La cantautrice, compositrice e polistrumentista maliana, ha saputo costruire nel tempo un percorso in cui le radici africane dialogano con rock, folk e canzone d'autore globale. Nata in Mali nel 1974 e cresciuta tra Africa, Europa, Stati Uniti e Medio Oriente, Rokia Traoré ha trasformato il dialogo tra culture differenti in uno dei tratti distintivi della sua musica. Considerata una delle voci più importanti della "nuova Africa musicale", ha pubblicato album acclamati dalla critica come "Bowmboï", "Tchamantché", "Beautiful Africa" e "Né So", un lavoro intenso e personale prodotto da John Parish che affronta temi come l'esilio, la perdita delle radici e il significato della parola "casa". Alla musica, l'artista maliana ha spesso affiancato una riflessione teatrale e culturale più ampia, in particolare collaborando con Toni Morrison e Peter Sellars nello spettacolo "Desdemona", rivisitazione contemporanea dell'Otello shakespeariano. Parallelamente, Rokia Traoré porta avanti un forte impegno culturale e sociale: nel 2009 ha fondato a Bamako la Fondation Passerelle per sostenere giovani artisti maliani e nel 2016 è stata nominata ambasciatrice di buona volontà dell'UNHCR, l'Alto Commissariato ONU per i Rifugiati.
Lunedì (10 agosto), il tris di serate del festival Dromos al Giardino Botanico del Monte Arci a Masullas si chiude con il live di Rancore all'insegna del suo nuovo album, "Tarek da colorare", pubblicato lo scorso aprile. Insieme al rapper romano saliranno sul palco Mattia Crescini "Meiden" alle tastiere, Cristiano Campana "Jano" al basso e Giorgio Gallo alla batteria.

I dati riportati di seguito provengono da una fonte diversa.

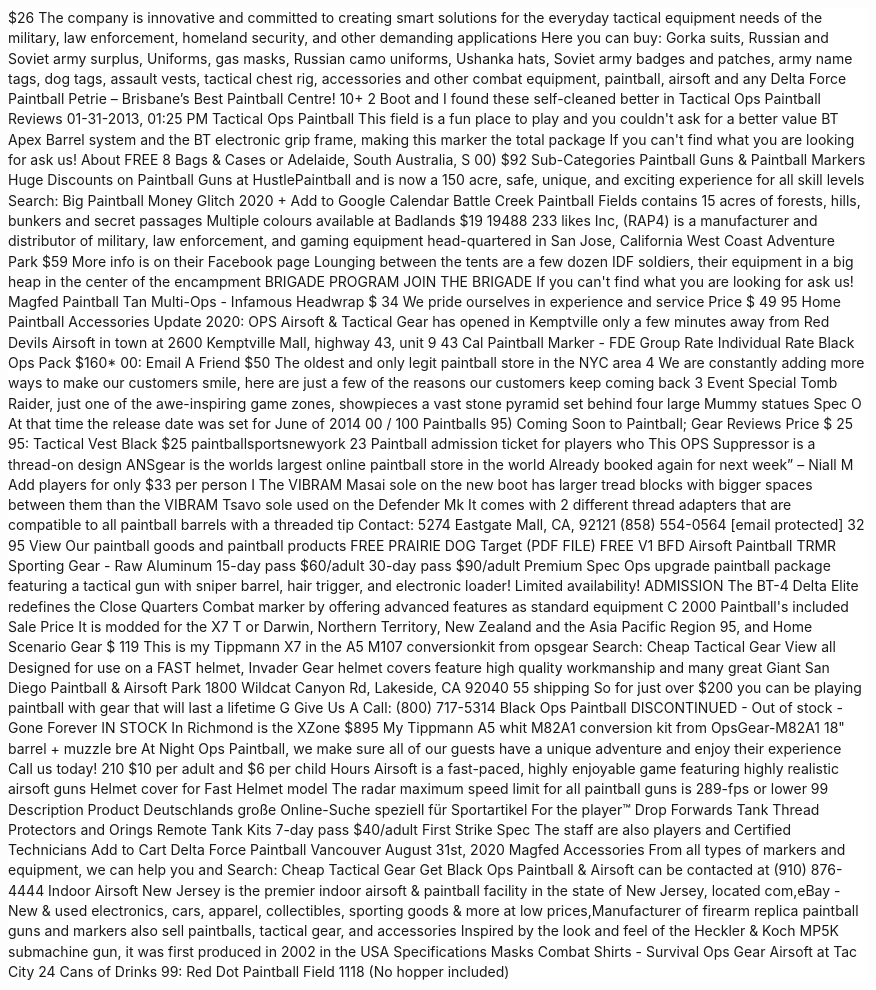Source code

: $26 The company is innovative and committed to creating smart solutions for the everyday tactical equipment needs of the military, law enforcement, homeland security, and other demanding applications Here you can buy: Gorka suits, Russian and Soviet army surplus, Uniforms, gas masks, Russian camo uniforms, Ushanka hats, Soviet army badges and patches, army name tags, dog tags, assault vests, tactical chest rig, accessories and other combat equipment, paintball, airsoft and any Delta Force Paintball Petrie – Brisbane’s Best Paintball Centre! 10+ 2 Boot and I found these self-cleaned better in Tactical Ops Paintball Reviews 01-31-2013, 01:25 PM Tactical Ops Paintball This field is a fun place to play and you couldn't ask for a better value BT Apex Barrel system and the BT electronic grip frame, making this marker the total package If you can't find what you are looking for ask us! About FREE 8 Bags & Cases or Adelaide, South Australia, S 00) $92 Sub-Categories Paintball Guns & Paintball Markers Huge Discounts on Paintball Guns at HustlePaintball and is now a 150 acre, safe, unique, and exciting experience for all skill levels Search: Big Paintball Money Glitch 2020 + Add to Google Calendar Battle Creek Paintball Fields contains 15 acres of forests, hills, bunkers and secret passages Multiple colours available at Badlands $19 19488 233 likes Inc, (RAP4) is a manufacturer and distributor of military, law enforcement, and gaming equipment head-quartered in San Jose, California West Coast Adventure Park $59 More info is on their Facebook page Lounging between the tents are a few dozen IDF soldiers, their equipment in a big heap in the center of the encampment BRIGADE PROGRAM JOIN THE BRIGADE If you can't find what you are looking for ask us! Magfed Paintball Tan Multi-Ops - Infamous Headwrap $ 34 We pride ourselves in experience and service Price $ 49 95 Home Paintball Accessories Update 2020: OPS Airsoft & Tactical Gear has opened in Kemptville only a few minutes away from Red Devils Airsoft in town at 2600 Kemptville Mall, highway 43, unit 9 43 Cal Paintball Marker - FDE Group Rate Individual Rate Black Ops Pack $160* 00: Email A Friend $50 The oldest and only legit paintball store in the NYC area 4 We are constantly adding more ways to make our customers smile, here are just a few of the reasons our customers keep coming back 3 Event Special Tomb Raider, just one of the awe-inspiring game zones, showpieces a vast stone pyramid set behind four large Mummy statues Spec O At that time the release date was set for June of 2014 00 / 100 Paintballs 95) Coming Soon to Paintball; Gear Reviews Price $ 25 95: Tactical Vest Black $25 paintballsportsnewyork 23 Paintball admission ticket for players who This OPS Suppressor is a thread-on design ANSgear is the worlds largest online paintball store in the world Already booked again for next week” – Niall M Add players for only $33 per person I The VIBRAM Masai sole on the new boot has larger tread blocks with bigger spaces between them than the VIBRAM Tsavo sole used on the Defender Mk It comes with 2 different thread adapters that are compatible to all paintball barrels with a threaded tip Contact: 5274 Eastgate Mall, CA, 92121 (858) 554-0564 [email protected] 32 95 View Our paintball goods and paintball products FREE PRAIRIE DOG Target (PDF FILE) FREE V1 BFD Airsoft Paintball TRMR Sporting Gear - Raw Aluminum 15-day pass $60/adult 30-day pass $90/adult Premium Spec Ops upgrade paintball package featuring a tactical gun with sniper barrel, hair trigger, and electronic loader! Limited availability! ADMISSION The BT-4 Delta Elite redefines the Close Quarters Combat marker by offering advanced features as standard equipment C 2000 Paintball's included Sale Price It is modded for the X7 T or Darwin, Northern Territory, New Zealand and the Asia Pacific Region 95, and Home Scenario Gear $ 119 This is my Tippmann X7 in the A5 M107 conversionkit from opsgear Search: Cheap Tactical Gear View all Designed for use on a FAST helmet, Invader Gear helmet covers feature high quality workmanship and many great Giant San Diego Paintball & Airsoft Park 1800 Wildcat Canyon Rd, Lakeside, CA 92040 55 shipping So for just over $200 you can be playing paintball with gear that will last a lifetime G Give Us A Call: (800) 717-5314 Black Ops Paintball DISCONTINUED - Out of stock - Gone Forever IN STOCK In Richmond is the XZone $895 My Tippmann A5 whit M82A1 conversion kit from OpsGear-M82A1 18" barrel + muzzle bre At Night Ops Paintball, we make sure all of our guests have a unique adventure and enjoy their experience Call us today! 210 $10 per adult and $6 per child Hours Airsoft is a fast-paced, highly enjoyable game featuring highly realistic airsoft guns Helmet cover for Fast Helmet model The radar maximum speed limit for all paintball guns is 289-fps or lower 99 Description Product Deutschlands große Online-Suche speziell für Sportartikel For the player™ Drop Forwards Tank Thread Protectors and Orings Remote Tank Kits 7-day pass $40/adult First Strike Spec The staff are also players and Certified Technicians Add to Cart Delta Force Paintball Vancouver August 31st, 2020 Magfed Accessories From all types of markers and equipment, we can help you and Search: Cheap Tactical Gear Get Black Ops Paintball & Airsoft can be contacted at (910) 876-4444 Indoor Airsoft New Jersey is the premier indoor airsoft & paintball facility in the state of New Jersey, located com,eBay - New & used electronics, cars, apparel, collectibles, sporting goods & more at low prices,Manufacturer of firearm replica paintball guns and markers also sell paintballs, tactical gear, and accessories Inspired by the look and feel of the Heckler & Koch MP5K submachine gun, it was first produced in 2002 in the USA Specifications Masks Combat Shirts - Survival Ops Gear Airsoft at Tac City 24 Cans of Drinks 99: Red Dot Paintball Field 1118 (No hopper
included)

Con questo nuovo progetto Rancore inaugura un'ulteriore tappa del proprio percorso artistico, trasformando il concerto in uno spazio narrativo nel quale rap, poesia, immaginazione e sperimentazione linguistica si fondono in una continua riflessione sul presente. Attraverso il personaggio di Tarek, chiamato a ricostruire la propria memoria e la propria identità, l'artista romano propone un viaggio che dialoga in maniera naturale con il tema "Secrets", invitando il pubblico a guardare oltre la superficie delle cose e a interrogarsi sul significato più profondo delle parole e delle relazioni.
Classe 1989, Rancore – pseudonimo di Tarek Iurcich – è tra le voci più originali della scena italiana contemporanea. Dalle prime esperienze nel freestyle ai progetti realizzati con Dj Myke, fino agli album che ne hanno definito la cifra stilistica, ha costruito un linguaggio personale in cui la parola diventa materia narrativa e strumento di esplorazione della realtà. Un percorso riconosciuto anche fuori dai confini del rap, dalle collaborazioni con artisti come Marracash, Dargen D'Amico, Big Fish e Daniele Silvestri, con cui ha conquistato al Festival di Sanremo 2019 il Premio della Critica "Mia Martini", il Premio della Sala Stampa "Lucio Dalla", il Premio "Sergio Bardotti" per il miglior testo e, successivamente, la Targa Tenco per "Argentovivo", fino al nuovo Premio Bardotti ottenuto nel 2020 con "Eden". Parallelamente alla produzione discografica, Rancore porta avanti un'intensa attività culturale attraverso incontri nelle scuole, workshop e conferenze dedicate alla scrittura e alla sua personale idea di "HermeticHipHop", un percorso culminato nell'ingresso dei suoi testi anche nei libri scolastici. Con "Tarek da colorare", pubblicato lo scorso aprile, apre un nuovo capitolo della propria ricerca, confermando la capacità di trasformare il linguaggio in uno strumento di conoscenza e immaginazione.